ANGRY ALL THE TIME

 

            Anger is a normal and necessary emotion.  It creates physiological changes in our bodies that prepare us to fight or flee when threatened.  However, some individuals become angry more frequently, more intensely, and with a greater negative impact on those around them.  Anger that repeatedly causes problems at work or at home is not normal. 

The singer of a current country song wonders, “I don’t know why you gotta be angry all the time.”  If someone has said something similar to you, it may be a good idea to examine how your anger is affecting those around you and, if necessary, do something about it.  Anger that is explosive, frequent, unpredictable and aggressive can derail your work or destroy a marriage. 

A typical scenario a client might relate to me would be as follows.  Her husband is a hard-charger at work and very successful.  He comes home and becomes intensely angry as he recounts something that happened at work that day.  She knows he is not angry with her, but the intensity of his emotion and harshness of his words are extremely unpleasant to experience.  She wonders why she must catch the brunt of his anger when he can control it at work.  Why can’t he control it now?

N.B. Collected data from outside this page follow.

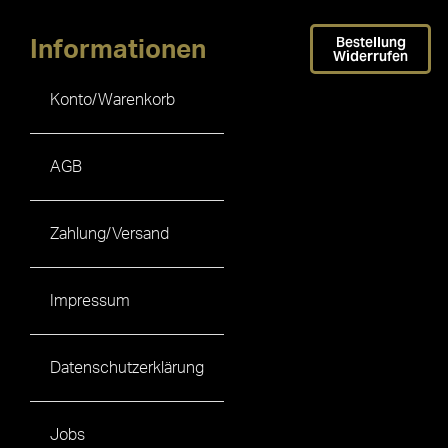
Bestellung
Informationen
Widerrufen
Konto/Warenkorb
AGB
Zahlung/Versand
Impressum
Datenschutzerklärung
Jobs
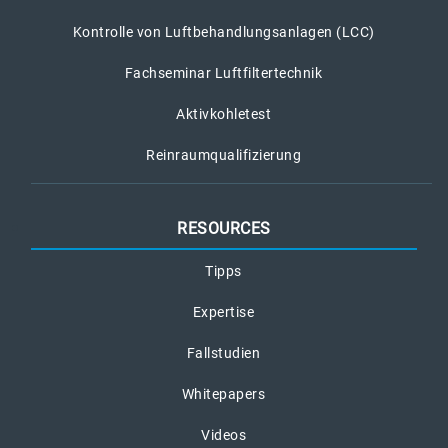
Kontrolle von Luftbehandlungsanlagen (LCC)
Fachseminar Luftfiltertechnik
Aktivkohletest
Reinraumqualifizierung
RESOURCES
Tipps
Expertise
Fallstudien
Whitepapers
Videos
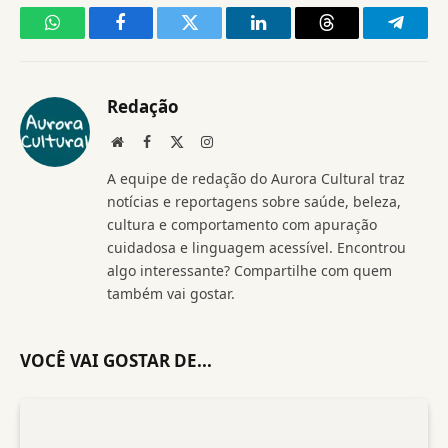
WhatsApp
Facebook
Twitter
LinkedIn
Threads
Telegr
Redação
Website
Facebook
X
Instagram
(Twitter)
A equipe de redação do Aurora Cultural traz
notícias e reportagens sobre saúde, beleza,
cultura e comportamento com apuração
cuidadosa e linguagem acessível. Encontrou
algo interessante? Compartilhe com quem
também vai gostar.
VOCÊ VAI GOSTAR DE...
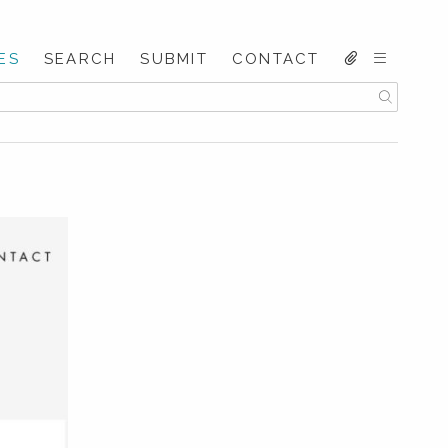
ES
SEARCH
SUBMIT
CONTACT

Later that evening, his anger turns against her and the kids.  He blames her for things beyond her control.  He criticizes the kids.  He not only points out things that they could have done better, but also launches into a litany of their character faults.  By the end of the evening, the main objective in the house is avoiding dad and escaping the volcanic eruption of anger.  Mom and the kids wonder if they did do something wrong or if the hateful things said might be true.  And so self-doubt, battered self-esteem and false guilt are transmitted to the family members pummeled by an angry father. 

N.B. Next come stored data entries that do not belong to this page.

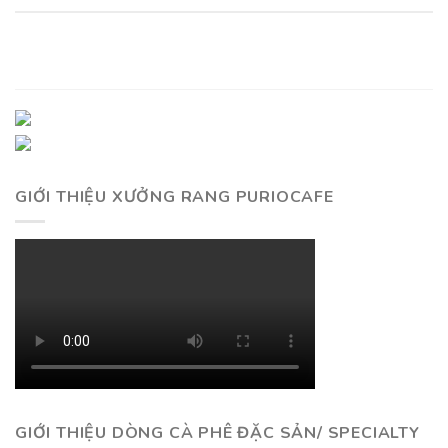
GIỚI THIỆU XƯỞNG RANG PURIOCAFE
GIỚI THIỆU DÒNG CÀ PHÊ ĐẶC SẢN/ SPECIALTY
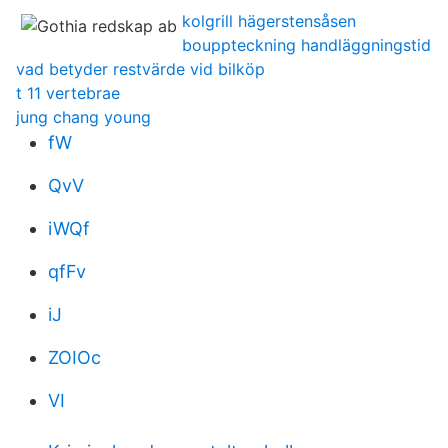
kolgrill hägerstensåsen
bouppteckning handläggningstid
vad betyder restvärde vid bilköp
t 11 vertebrae
jung chang young
fW
QvV
iWQf
qfFv
iJ
ZOIOc
VI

Destructive anger can be curbed if a person is willing to admit their problem and seek qualified professional help.  Anger management enables a person to reduce and manage angry feelings and the physiological arousal that anger causes.  Learning to identify feelings early can equip help easily angered individuals address their irritations before a blow-up occurs.  Similarly, learning the bodily cues of mounting anger can alert someone to do something constructive. 

Simple relaxation tools such as deep breathing and relaxing imagery can help calm down angry feelings.  These techniques, if used regularly through the day, can help maintain a calm that decreases the mounting tension and frustration that typically precedes an angry outburst.

Learning to change the way you think can also reduce anger.  Angry people often curse, swear, or speak in highly colorful terms that reflect their inner thoughts.  Cognitive restructuring involves replacing exaggerated, incendiary thoughts with more rational and realistic thoughts.  Instead of thinking to yourself, ‘this is the worst thing that could happen,’ substitute ‘this is frustrating, but it’s not the end of world.’

These techniques for anger management may sound simple, but they are not easy to acquire and apply.  Learning to manage anger requires a significant investment of time and energy.  Perhaps the time has come for you or someone you know to get the help you need to not be angry all the time.